## Listed entries

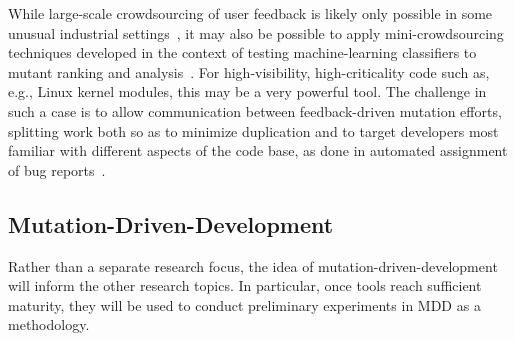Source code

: While large-scale crowdsourcing of user feedback is likely only
possible in some unusual industrial
settings~\cite{MutGoogle,ivankovic2018industrial}, it may also be
possible to apply mini-crowdsourcing techniques developed in the
context of testing machine-learning classifiers to mutant ranking and
analysis~\cite{Minicrowd}.  For high-visibility, high-criticality code
such as, e.g., Linux kernel modules, this may be a very powerful
tool.  The challenge in such a case is to allow communication between
feedback-driven mutation efforts, splitting work both so as to
minimize duplication and to target developers most familiar with
different aspects of the code base, as done in automated assignment of
bug reports~\cite{bhattacharya2012automated,jonsson2016automated}.


\subsection{Mutation-Driven-Development}

Rather than a separate research focus, the idea of
mutation-driven-development will inform the other
research topics.  In particular, once tools
reach sufficient maturity, they will be used to conduct preliminary
experiments in MDD as a methodology.  %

## Exercise objective
Show each line of the records above containing "such".

## Worked solution
such as, e.g., Linux kernel modules, this may be a very powerful
tool.  The challenge in such a case is to allow communication between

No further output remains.